Malgré les professions de foi et les engagements des pouvoirs publics pour une réelle prise en charge des sites historiques d'Oran, ceux-ci, dans leur écrasante majorité, restent livrés aux quatre vents et ne bénéficient d'aucune mesure spécifique de sécurisation. Et si Santa Cruz, les Bains Turcs, le Palais du Bey ou quelques autres vestiges historiques, que des associations de protection du patrimoine ont pris sous leur aile, bénéficient d'une certaine attention des autorités locales et de l'affection de la population, ceux qui se trouvent loin des feux de la rampe sont abandonnés aux aléas du temps et la bêtise humaine : Disséminés à travers l'ensemble du territoire de la wilaya, des grottes du paléolithique, première périodes de la préhistoire qui a débuté il y a moins de 3 millions d'années, et du néolithique, dernière période de la préhistoire,à Kouchet El Djir et à Eckmühl, les ruines romaines de Portus Magnus à Béthioua, la nécropole punique du côté des Andalouses, la trentaine de fortifications militaires, des kiosques à musique, les Arènes… (Oran est un musée à ciel ouvert, estiment les spécialistes) attendent toujours d'être considérés à leur juste valeur, comme autant de repères importants des différentes étapes de l'histoire d'Oran.
Réalités économiques Non seulement la sauvegarde des sites patrimoniaux et leur protection ne figurent «presque» pas sur l'agenda des priorités locales (exception faite des actions éphémères liées à la célébration du mois du patrimoine) mais il est des opérations d'intérêt économique qui sont réalisées sur les «ruines» de ces sites : l'exemple de l'extension d'un complexe touristique sur la nécropole punique des Andalouses au milieu des années 2 000 est édifiant du mépris affiché à l'égard de la mémoire : «J'ai ramassé de mes propres mains des ossements et autres restes que les constructeurs jetaient sur la plage, se souvient avec tristesse Abdelhak Abdeslam, vice-président de l'association Bel Horizon. Et bien qu'avec d'autres associations, nous ayons manifesté pour l'intervention des pouvoirs publics, le massacre a continué. Aujourd'hui, c'est toute une partie de la mémoire qui est ainsi altérée.» Plus récemment, les autorités locales ont décidé de raser les Halles centrales - après que les mandataires furent installés dans le nouveau marché de gros d'El Kerma - pour éviter que l'immense édifice datant des années 50 ne se transforme en abri pour SDF ou en squat. Manifestement, il n'est jamais venu à l'idée des gestionnaires de la wilaya qu'il pouvait être réaménagé en salle de sport, bibliothèque, ou en n'importe quel espace culturel à l'usage de la population, et des jeunes, en particulier, qui continuent de manquer cruellement d'espaces d'expression.

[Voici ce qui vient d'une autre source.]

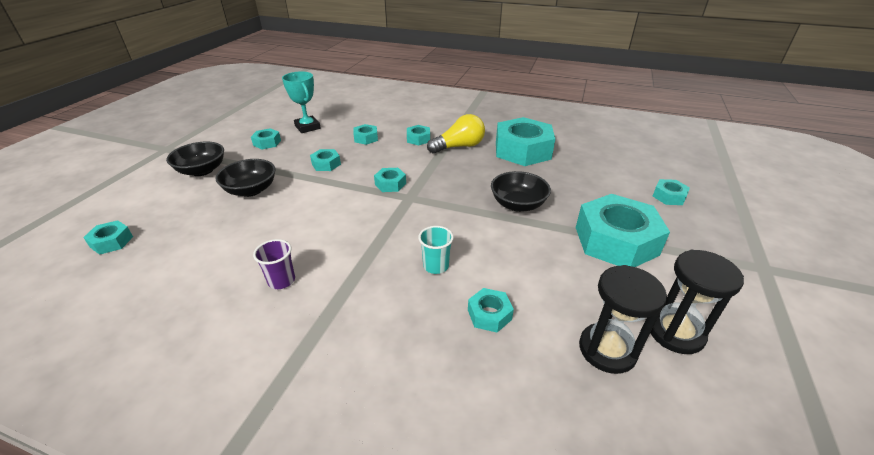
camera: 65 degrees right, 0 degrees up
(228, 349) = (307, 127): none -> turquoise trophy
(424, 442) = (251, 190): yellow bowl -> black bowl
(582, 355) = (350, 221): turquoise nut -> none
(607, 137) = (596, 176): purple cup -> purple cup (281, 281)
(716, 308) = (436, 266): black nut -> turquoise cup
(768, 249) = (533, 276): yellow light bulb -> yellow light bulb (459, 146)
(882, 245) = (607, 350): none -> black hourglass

L'impératif de paraître Autre exemple du désintérêt pour le site historique, la garde et la sécurisation des 36 hectares de Portus Magnus (site vieux de 22 siècles dont on dit que les sous-sols regorgent de trésors historiques) est confiée à la garde d'une personne qui veille à empêcher des mains ignorantes ne viennent dégrader ce qui reste du passage des Carthaginois, des Romains ou encore des Vandales, ou que les habitants n'emportent des fragments pour orner leurs maisons. Et là encore, le site n'éveille l'intérêt que pendant le mois du patrimoine qui voit l'organisation, par l'Etablissement de gestion et d'exploitation des biens culturels protégés, d'opérations de nettoiement ou de visites guidées à l'effet de sensibiliser à l'importance de préserver le patrimoine historique. En définitive, le discours des pouvoirs publics autour de la nécessaire préservation du patrimoine historique et le lancement de plans d'actions visant à renforcer leur protection et leur sauvegarde répond au seul impératif de «paraître» concernés. La preuve : seuls les vestiges situés à l'intérieur du tissu urbain - visibles aux médias et à proximité des associations culturelles - font l'objet de l'attention agissante. S. O. A.